The Complete Scrimgeour compiled by Richard Hallam and Mark Benyon
Rape, Ravage and Rant are the German watchwords in this war. Right, Revenge & Retrenchment shall be ours.' Alexander Scrimgeour, 17th September 1914. Most published war diaries have been written by those who fought in the trenches but Alexander Scrimgeour was a naval officer who was killed at the Battle of Jutland in 1916 at the age of 19.
Despite his tragic early death he had already left a legacy - complete diaries spanning the previous six years, chronicling first his life as the son of a wealthy stockbroker, then his time as a young sea cadet and finally as a Sub-Lieutenant in His Majesty's Navy. Like all good midshipmen were required to do, Scrimgeour took pride in writing his journals and was careful to recount every event with marked sincerity. Appalled by some of the actions of the British Admiralty and the Germans alike, Scrimgeour risked court-martial to record some of the more notorious incidents during World War I, and what really happened.

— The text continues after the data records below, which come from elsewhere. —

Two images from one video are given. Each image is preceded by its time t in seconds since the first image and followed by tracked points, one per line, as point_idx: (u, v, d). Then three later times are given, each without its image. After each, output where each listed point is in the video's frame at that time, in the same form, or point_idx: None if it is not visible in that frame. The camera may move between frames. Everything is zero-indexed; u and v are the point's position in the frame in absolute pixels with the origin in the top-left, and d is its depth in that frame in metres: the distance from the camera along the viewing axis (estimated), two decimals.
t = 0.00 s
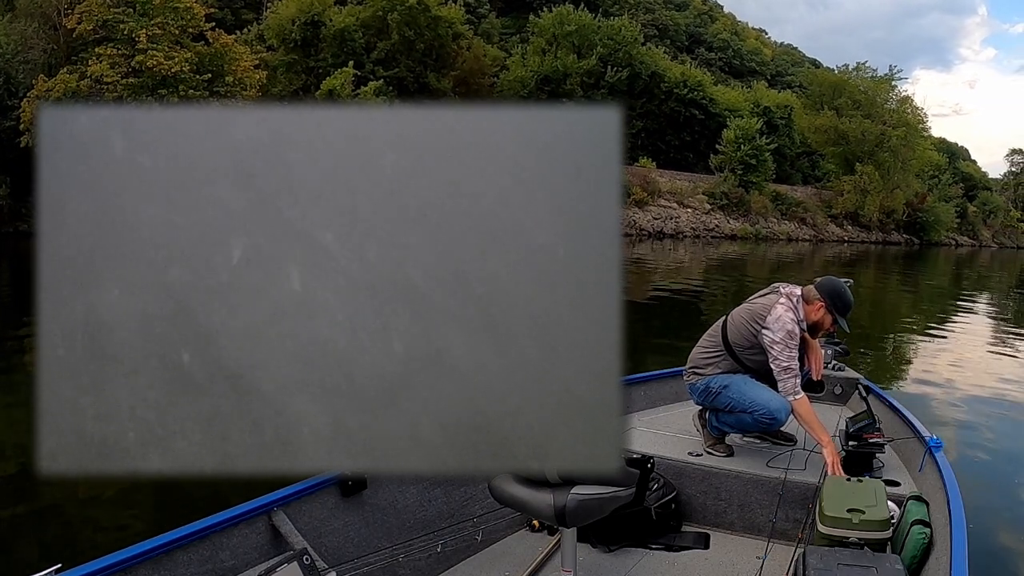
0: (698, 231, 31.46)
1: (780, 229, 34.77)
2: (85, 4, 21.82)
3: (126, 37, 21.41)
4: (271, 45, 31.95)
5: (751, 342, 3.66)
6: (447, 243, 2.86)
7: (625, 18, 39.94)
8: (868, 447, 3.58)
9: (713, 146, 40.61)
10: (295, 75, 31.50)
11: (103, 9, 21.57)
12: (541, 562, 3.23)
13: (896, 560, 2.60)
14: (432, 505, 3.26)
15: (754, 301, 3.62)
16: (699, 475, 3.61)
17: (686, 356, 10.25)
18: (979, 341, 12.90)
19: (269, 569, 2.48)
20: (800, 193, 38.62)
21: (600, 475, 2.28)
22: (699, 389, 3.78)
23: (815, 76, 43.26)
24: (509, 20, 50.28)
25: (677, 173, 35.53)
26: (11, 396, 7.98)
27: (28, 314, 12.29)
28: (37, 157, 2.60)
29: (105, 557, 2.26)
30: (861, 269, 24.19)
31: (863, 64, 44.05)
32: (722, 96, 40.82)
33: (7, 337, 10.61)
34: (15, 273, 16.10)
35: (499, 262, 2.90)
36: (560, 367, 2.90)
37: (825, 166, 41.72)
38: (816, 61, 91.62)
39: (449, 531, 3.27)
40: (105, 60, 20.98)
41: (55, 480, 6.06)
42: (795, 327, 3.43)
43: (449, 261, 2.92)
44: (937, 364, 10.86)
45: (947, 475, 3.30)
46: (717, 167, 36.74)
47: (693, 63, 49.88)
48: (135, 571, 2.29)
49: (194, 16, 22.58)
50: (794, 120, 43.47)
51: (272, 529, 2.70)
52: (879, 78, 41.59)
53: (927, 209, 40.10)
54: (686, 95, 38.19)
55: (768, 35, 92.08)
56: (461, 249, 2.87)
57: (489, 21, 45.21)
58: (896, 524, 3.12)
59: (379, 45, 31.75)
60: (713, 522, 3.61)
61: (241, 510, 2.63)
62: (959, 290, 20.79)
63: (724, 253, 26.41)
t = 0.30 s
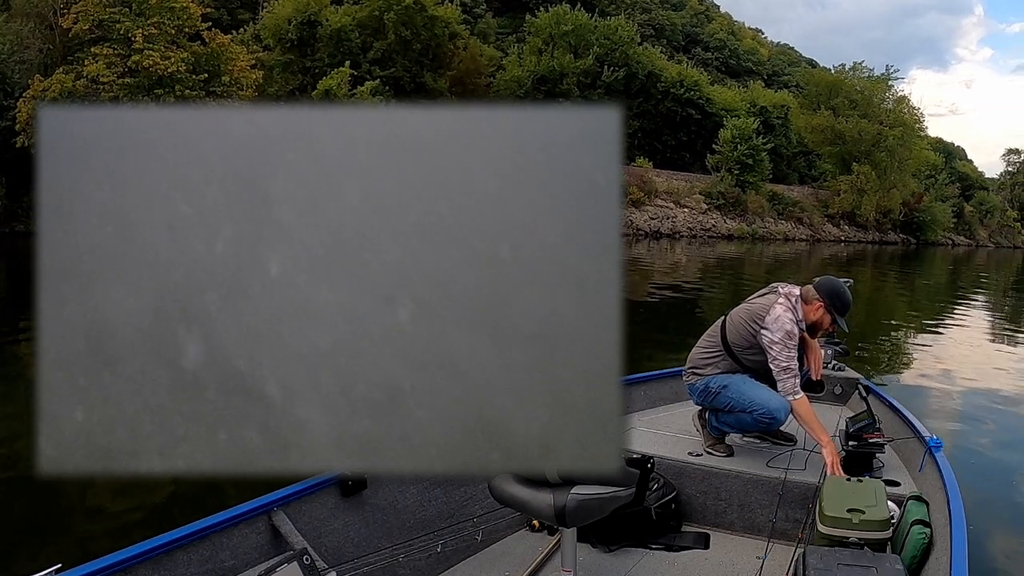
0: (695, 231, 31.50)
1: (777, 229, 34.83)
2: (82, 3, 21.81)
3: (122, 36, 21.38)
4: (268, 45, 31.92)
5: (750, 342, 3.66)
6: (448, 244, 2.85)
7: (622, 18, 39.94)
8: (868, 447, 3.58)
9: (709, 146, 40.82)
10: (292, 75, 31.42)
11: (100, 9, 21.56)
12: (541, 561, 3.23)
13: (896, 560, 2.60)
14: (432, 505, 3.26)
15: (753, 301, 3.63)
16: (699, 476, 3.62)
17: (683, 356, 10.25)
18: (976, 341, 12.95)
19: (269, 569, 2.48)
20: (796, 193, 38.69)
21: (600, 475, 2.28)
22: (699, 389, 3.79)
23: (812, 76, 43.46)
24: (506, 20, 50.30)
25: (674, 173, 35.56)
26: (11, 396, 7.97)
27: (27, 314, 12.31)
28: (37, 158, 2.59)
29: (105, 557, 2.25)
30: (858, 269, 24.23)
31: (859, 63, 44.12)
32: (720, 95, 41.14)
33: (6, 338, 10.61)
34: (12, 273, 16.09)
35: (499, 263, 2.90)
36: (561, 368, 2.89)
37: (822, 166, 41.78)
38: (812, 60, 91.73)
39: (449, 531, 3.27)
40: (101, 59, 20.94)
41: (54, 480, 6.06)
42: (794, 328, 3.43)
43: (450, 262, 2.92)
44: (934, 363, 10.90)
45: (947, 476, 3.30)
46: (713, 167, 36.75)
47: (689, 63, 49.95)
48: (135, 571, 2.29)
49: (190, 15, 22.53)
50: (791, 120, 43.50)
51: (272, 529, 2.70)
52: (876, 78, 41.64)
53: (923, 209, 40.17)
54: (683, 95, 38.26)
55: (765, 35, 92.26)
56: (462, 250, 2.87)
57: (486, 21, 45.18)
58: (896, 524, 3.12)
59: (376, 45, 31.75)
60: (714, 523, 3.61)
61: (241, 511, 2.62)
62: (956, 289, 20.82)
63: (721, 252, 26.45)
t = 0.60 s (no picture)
0: (692, 231, 31.52)
1: (774, 229, 34.87)
2: (78, 5, 21.86)
3: (118, 38, 21.40)
4: (264, 46, 31.90)
5: (749, 342, 3.66)
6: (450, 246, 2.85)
7: (618, 19, 39.97)
8: (868, 447, 3.58)
9: (706, 146, 40.91)
10: (288, 77, 31.39)
11: (96, 10, 21.58)
12: (541, 561, 3.23)
13: (895, 560, 2.60)
14: (431, 505, 3.27)
15: (753, 301, 3.63)
16: (699, 475, 3.62)
17: (679, 356, 10.26)
18: (972, 340, 12.98)
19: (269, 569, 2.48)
20: (793, 193, 38.73)
21: (599, 475, 2.29)
22: (698, 390, 3.79)
23: (808, 75, 43.53)
24: (502, 22, 50.33)
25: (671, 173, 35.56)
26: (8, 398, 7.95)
27: (24, 316, 12.30)
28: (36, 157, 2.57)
29: (106, 557, 2.26)
30: (855, 269, 24.26)
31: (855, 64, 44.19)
32: (717, 96, 41.49)
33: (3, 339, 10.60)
34: (8, 275, 16.08)
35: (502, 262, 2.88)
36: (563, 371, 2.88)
37: (818, 166, 41.82)
38: (809, 61, 91.85)
39: (450, 531, 3.28)
40: (97, 61, 20.95)
41: (53, 481, 6.04)
42: (793, 327, 3.43)
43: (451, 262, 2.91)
44: (930, 362, 10.91)
45: (946, 475, 3.30)
46: (710, 168, 36.76)
47: (686, 64, 50.03)
48: (135, 571, 2.29)
49: (186, 17, 22.55)
50: (787, 121, 43.57)
51: (273, 529, 2.70)
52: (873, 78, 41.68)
53: (920, 209, 40.24)
54: (679, 96, 38.35)
55: (762, 36, 92.44)
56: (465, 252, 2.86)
57: (482, 23, 45.18)
58: (895, 524, 3.13)
59: (372, 46, 31.78)
60: (713, 522, 3.62)
61: (242, 511, 2.62)
62: (951, 289, 20.88)
63: (718, 253, 26.48)
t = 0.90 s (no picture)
0: (689, 231, 31.53)
1: (771, 229, 34.88)
2: (74, 4, 21.81)
3: (115, 38, 21.39)
4: (261, 46, 31.83)
5: (749, 342, 3.66)
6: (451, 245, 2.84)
7: (615, 19, 39.96)
8: (868, 447, 3.59)
9: (703, 146, 40.91)
10: (285, 77, 31.35)
11: (93, 10, 21.58)
12: (541, 562, 3.23)
13: (896, 560, 2.60)
14: (432, 505, 3.25)
15: (753, 301, 3.63)
16: (699, 476, 3.62)
17: (677, 357, 10.25)
18: (970, 340, 12.99)
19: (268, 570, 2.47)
20: (791, 193, 38.75)
21: (599, 475, 2.28)
22: (698, 390, 3.79)
23: (805, 75, 43.04)
24: (499, 21, 50.32)
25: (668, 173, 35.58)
26: (8, 398, 7.95)
27: (22, 316, 12.29)
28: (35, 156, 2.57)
29: (105, 557, 2.25)
30: (852, 269, 24.30)
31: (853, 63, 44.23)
32: (714, 96, 41.61)
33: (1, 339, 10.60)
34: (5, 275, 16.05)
35: (502, 261, 2.87)
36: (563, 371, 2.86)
37: (816, 166, 41.87)
38: (806, 61, 91.90)
39: (450, 531, 3.27)
40: (94, 61, 20.94)
41: (53, 480, 6.05)
42: (793, 328, 3.43)
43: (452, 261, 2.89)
44: (928, 363, 10.91)
45: (947, 476, 3.30)
46: (707, 168, 36.74)
47: (684, 64, 50.07)
48: (135, 571, 2.29)
49: (183, 17, 22.55)
50: (785, 121, 43.58)
51: (272, 529, 2.70)
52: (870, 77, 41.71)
53: (917, 209, 40.29)
54: (677, 96, 38.37)
55: (758, 36, 92.55)
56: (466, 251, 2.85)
57: (479, 22, 45.16)
58: (895, 524, 3.13)
59: (368, 46, 31.79)
60: (713, 523, 3.62)
61: (242, 511, 2.62)
62: (948, 288, 20.92)
63: (715, 253, 26.55)
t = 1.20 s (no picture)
0: (687, 231, 31.56)
1: (769, 228, 34.90)
2: (72, 2, 21.81)
3: (113, 36, 21.39)
4: (258, 44, 31.77)
5: (749, 342, 3.66)
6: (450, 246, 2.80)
7: (613, 18, 40.00)
8: (868, 447, 3.59)
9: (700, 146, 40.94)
10: (282, 75, 31.30)
11: (90, 8, 21.60)
12: (541, 561, 3.23)
13: (896, 560, 2.60)
14: (431, 505, 3.26)
15: (753, 301, 3.63)
16: (699, 476, 3.62)
17: (674, 356, 10.27)
18: (968, 339, 13.00)
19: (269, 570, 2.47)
20: (788, 192, 38.80)
21: (599, 477, 2.52)
22: (698, 390, 3.79)
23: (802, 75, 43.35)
24: (497, 20, 50.38)
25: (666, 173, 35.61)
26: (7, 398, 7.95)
27: (20, 316, 12.29)
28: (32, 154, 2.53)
29: (106, 557, 2.26)
30: (849, 268, 24.33)
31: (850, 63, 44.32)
32: (711, 95, 41.67)
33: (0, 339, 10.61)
34: (4, 274, 16.06)
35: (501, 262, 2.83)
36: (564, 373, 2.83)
37: (813, 165, 41.94)
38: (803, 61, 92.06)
39: (449, 531, 3.27)
40: (91, 59, 20.95)
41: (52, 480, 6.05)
42: (794, 328, 3.43)
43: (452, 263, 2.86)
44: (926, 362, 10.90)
45: (947, 476, 3.30)
46: (704, 167, 36.68)
47: (681, 63, 50.17)
48: (135, 571, 2.29)
49: (180, 15, 22.57)
50: (782, 120, 43.63)
51: (272, 529, 2.70)
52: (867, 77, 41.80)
53: (915, 208, 40.36)
54: (674, 95, 38.48)
55: (755, 35, 92.77)
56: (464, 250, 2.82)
57: (477, 21, 45.22)
58: (895, 524, 3.13)
59: (366, 44, 31.83)
60: (713, 522, 3.62)
61: (241, 511, 2.62)
62: (945, 288, 20.95)
63: (712, 252, 26.66)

Among his revelations, Scrimgeour reveals the real reason behind the sinking of the HMS Hawke, the events preceding the capture of the infamous Baron Von Wedel - head of the German Spy Bureau and Privy Councillor to the Kaiser - and what he learned from dining with his Naval Commanders as the ship's interpreter. He chronicles his numerous love affairs and his anguish at the loss of close friends killed during the war. With thousands of British sailors losing their lives at sea during World War I, it is important to draw on all remaining first hand evidence so that we remember, and never forget the heroic actions of our ancestors during one of our country's darkest episodes...through the diaries of Alexander Scrimgeour, we can do just that.
This new book includes much previously unseen material, chronicling Scrimgeour's life prior to joining the navy. It is published to coincide with the centenary of the author's death and of the Battle of Jutland.